Well, that got his attention. “Food would help the healing speed up. Lots of food.”
“I’m on it!” She bustled out of the room and returned a few minutes later with a stack of a dozen pancakes smothered with butter.
“When I was a kid, if I was sick, my mom always made pancakes for me. It’s my comfort food.”
He eased up, feeling shredded as he tried and failed to get comfortable with his back against the headboard. “My comfort food used to be shrimp and grits.”
“What is it now?”
He grinned. “Pancakes.”
“Who shot you, Holt?” she asked suddenly. She glanced over at the end table next to the bed where a piece of deformed metal sat. The bullet she’d dug out of him. She didn’t have a stitch of make-up on, her freckles were stark against her pale cheeks, her red hair was in wild waves down her shoulders. When she dragged her attention back to him, her blue eyes were full of worry. When was the last time anyone had worried for him?
He made himself very busy eating.
“Okay,” she murmured. “I’ll let you be.” She got up to leave, but he didn’t want her to go. He couldn’t explain it. Being alone had never bothered him, but he wanted her to just exist in the same place as him. She made him feel…better.
“You met them last night. Those three are poachers. There are lots of them in these parts. Game warden can’t keep up. My animal is big. Too big. He don’t look like the other gatahs in the swamp. Some of the people around here are onto me. They’re starting to put it all together. There’s been stories about my animal for years. Some eighteen foot alligator running the swamp, but no one can catch him. I’m too careful when it’s hunting season. I’ve been lucky to escape them so far. But poachers…now they’re a different breed. They don’t c
are about ethics, or hunting during the short season. They hunt me all year long. The trophy. That’s what my animal is. And now they’re starting to fuse rumors of my family, and of me, to my animal. Tonight, I ruined some of their traps, and they were waiting. They shot me before I could swim deep enough. Fuck.” He closed his eyes tight. “Bre, it’s better if you don’t know anything about anything.”
“Better for who?”
He shrugged.
“Better for who?” she asked louder. “Because last night I got pulled into something I wasn’t prepared for. And it could’ve ended really badly.” She swallowed hard and shoved him in the shoulder. It hurt so bad.

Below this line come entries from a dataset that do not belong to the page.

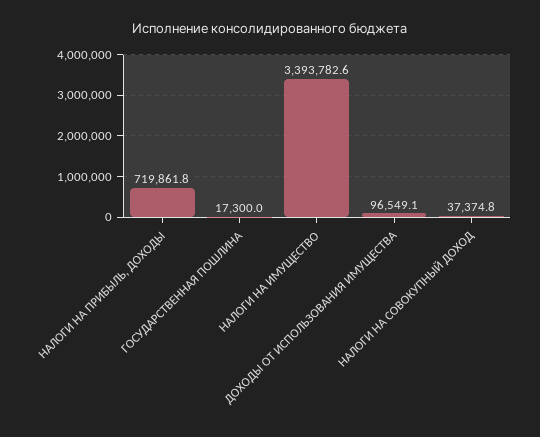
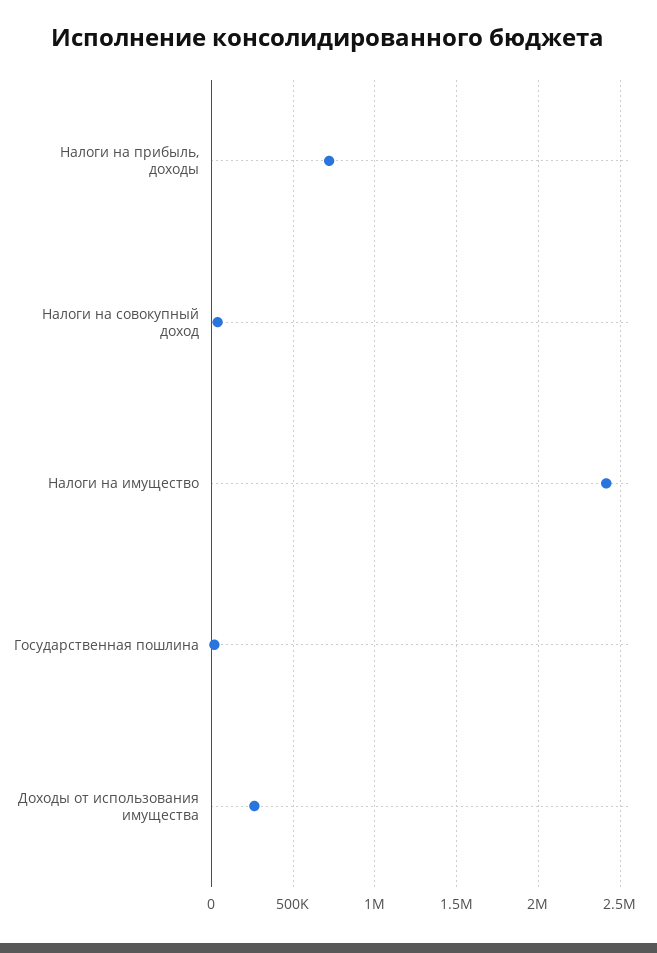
  {
    "НАЛОГИ НА ПРИБЫЛЬ, ДОХОДЫ": 719861.8,
    "ГОСУДАРСТВЕННАЯ ПОШЛИНА": 17300,
-   "НАЛОГИ НА ИМУЩЕСТВО": 3393782.6,
+   "НАЛОГИ НА ИМУЩЕСТВО": 2400000,
-   "ДОХОДЫ ОТ ИСПОЛЬЗОВАНИЯ ИМУЩЕСТВА": 96549.1,
+   "ДОХОДЫ ОТ ИСПОЛЬЗОВАНИЯ ИМУЩЕСТВА": 250000,
    "НАЛОГИ НА СОВОКУПНЫЙ ДОХОД": 37374.8
  }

“I told you to go in the back room and not get involved!”
“You think that’s what I mean by it could’ve ended badly? I pulled chunks of metal from your chest, Holt! By myself. Scared to death the whole time you were gonna die on me, and it was really really close.”

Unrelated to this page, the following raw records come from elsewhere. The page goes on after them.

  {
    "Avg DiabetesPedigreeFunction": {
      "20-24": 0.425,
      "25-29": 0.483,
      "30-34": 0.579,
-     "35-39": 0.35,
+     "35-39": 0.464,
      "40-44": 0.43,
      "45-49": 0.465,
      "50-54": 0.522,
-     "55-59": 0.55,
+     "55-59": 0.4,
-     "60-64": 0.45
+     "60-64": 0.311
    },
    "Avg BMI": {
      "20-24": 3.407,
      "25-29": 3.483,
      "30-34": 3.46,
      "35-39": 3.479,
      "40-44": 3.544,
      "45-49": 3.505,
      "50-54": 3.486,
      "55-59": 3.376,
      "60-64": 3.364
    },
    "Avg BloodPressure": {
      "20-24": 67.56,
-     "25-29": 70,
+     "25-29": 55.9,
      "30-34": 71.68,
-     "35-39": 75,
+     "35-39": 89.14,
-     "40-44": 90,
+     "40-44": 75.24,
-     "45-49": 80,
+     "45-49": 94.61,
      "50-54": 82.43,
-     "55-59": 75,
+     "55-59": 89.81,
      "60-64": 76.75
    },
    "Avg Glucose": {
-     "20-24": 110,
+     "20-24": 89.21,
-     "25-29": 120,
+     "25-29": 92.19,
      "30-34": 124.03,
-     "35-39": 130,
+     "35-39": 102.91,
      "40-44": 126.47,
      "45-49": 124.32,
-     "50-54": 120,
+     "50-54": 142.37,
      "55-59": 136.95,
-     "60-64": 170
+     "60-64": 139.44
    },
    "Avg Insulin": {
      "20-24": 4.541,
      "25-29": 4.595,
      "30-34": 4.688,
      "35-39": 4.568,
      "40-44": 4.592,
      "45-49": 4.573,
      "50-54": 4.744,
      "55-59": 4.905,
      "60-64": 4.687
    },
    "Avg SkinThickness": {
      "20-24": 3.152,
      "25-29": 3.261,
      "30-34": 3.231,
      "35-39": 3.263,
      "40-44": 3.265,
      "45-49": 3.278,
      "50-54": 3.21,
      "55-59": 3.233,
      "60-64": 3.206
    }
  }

“I don’t want you going out to the swamp at night anymore—”
“Stop it.”
“Stop what?” he belted out, fury taking him. “You ain’t playing the game right.”

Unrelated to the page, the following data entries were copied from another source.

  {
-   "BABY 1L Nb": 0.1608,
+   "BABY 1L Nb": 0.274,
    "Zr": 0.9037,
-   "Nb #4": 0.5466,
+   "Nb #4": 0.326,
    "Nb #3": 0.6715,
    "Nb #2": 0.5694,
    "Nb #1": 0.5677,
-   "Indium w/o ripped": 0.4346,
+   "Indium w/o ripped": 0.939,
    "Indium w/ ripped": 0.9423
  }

“Because it’s not a game to me! You see yourself as expendable. You were going to send me to that back room and whatever happened to you, who cares, right?”
“No one is gonna miss me—”
“Wrong! I would! I wouldn’t be okay sitting in a back room and losing you. Fuck! You! You aren’t playing the game right. It’s not me. It’s you.”
She was backing toward the door, and she looked terrified. “I don’t want to like you either. I can’t. I’m…I’m…”
“You’re what?”
She looked sick as she dashed her knuckles across her cheek. “I’m the monster.”
He didn’t understand. He couldn’t read the expression in her face at all. Was it panic? Or fear? Was she scared of him? He didn’t want that. Not anymore. Not after last night when she’d stood face-to-face with a shotgun and told a trio of poachers to get the fuck off her porch. Her porch. How damn good had it felt for her to claim this place as home?